COLOMBO (Reuters) – Sri Lanka’s deposed Prime Minister Ranil Wickremesinghe said the United States and Japan had frozen more than a billion dollars of development…
COLOMBO (Reuters) – Sri Lanka’s deposed Prime Minister Ranil Wickremesinghe said the United States and Japan had frozen more than a billion dollars of development aid after his abrupt dismissal raised doubts about the future of democracy in the island.
The move to hold back project financing, along with the EU’s warning it could withdraw duty-free concessions for Sri Lankan exports if it didn’t stick to commitments on national reconciliation, will further strain the economy, Wickremesinghe told Reuters in an interview.

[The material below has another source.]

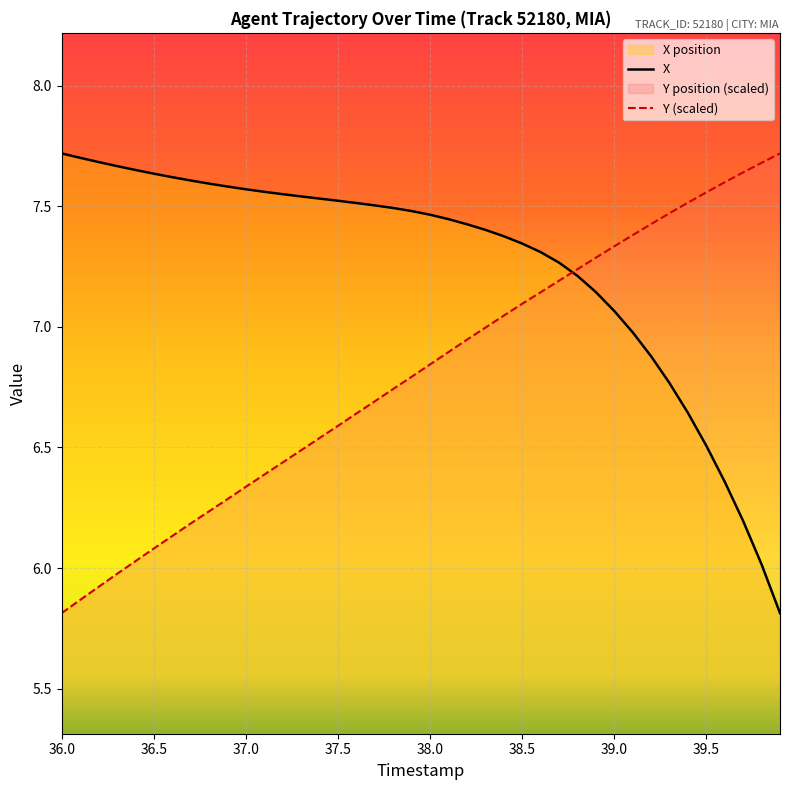

At how many categories does at least one series exceed 7?

40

President Maithripala Sirisena fired him last month after months of tensions within the government and appointed Mahinda Rajapaksa as premier in a shock move that has plunged the nation into a political crisis.

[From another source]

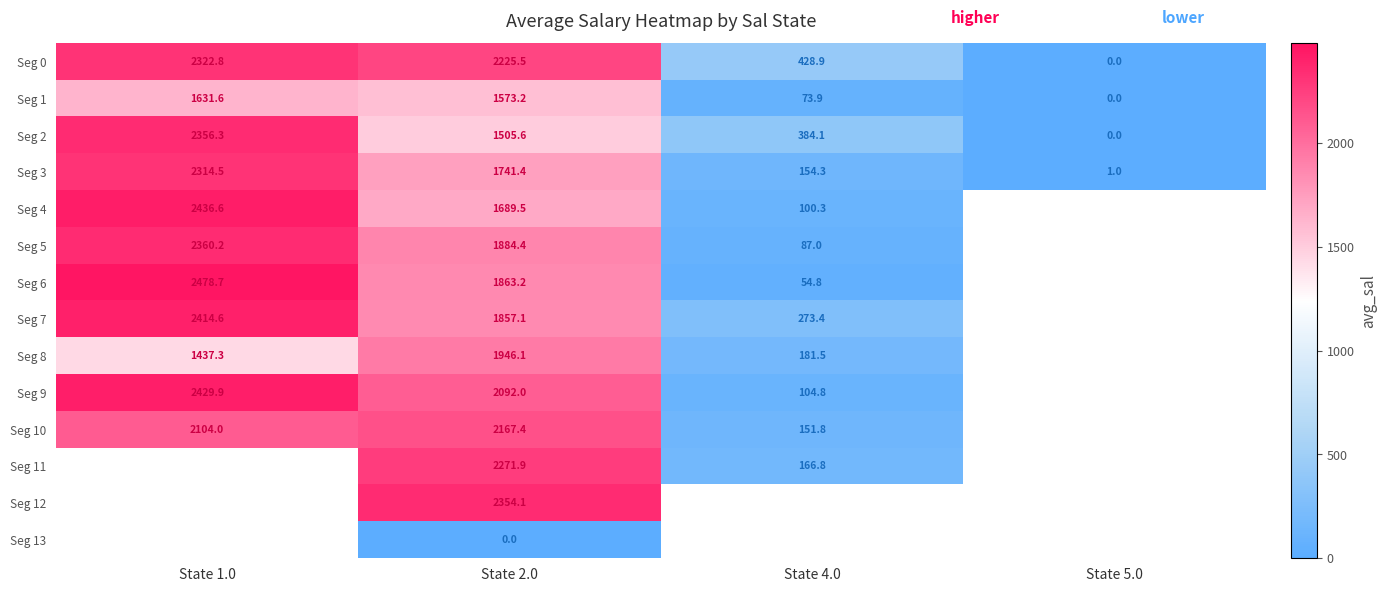

True or false: Seg 0 has a value of 0.0 at State 5.0.

True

Rajapaksa is a former president who led the country to a military defeat of Tamil separatist guerrillas in 2009 but who has since faced widespread allegations of human rights abuse and targeting of Tamil civilians.
Wickremesinghe, who has challenged his dismissal and vowed to remain prime minister until parliament voted him out, said there were international concerns about a government led by Rajapaksa.
« Countries are sensitive, they have concerns (about a government led by Rajapaksa) democratic countries have concerns, » he said in the interview conducted in the prime minister’s official residence in a colonial-era bungalow where Wickremesinghe is camping along with his supporters.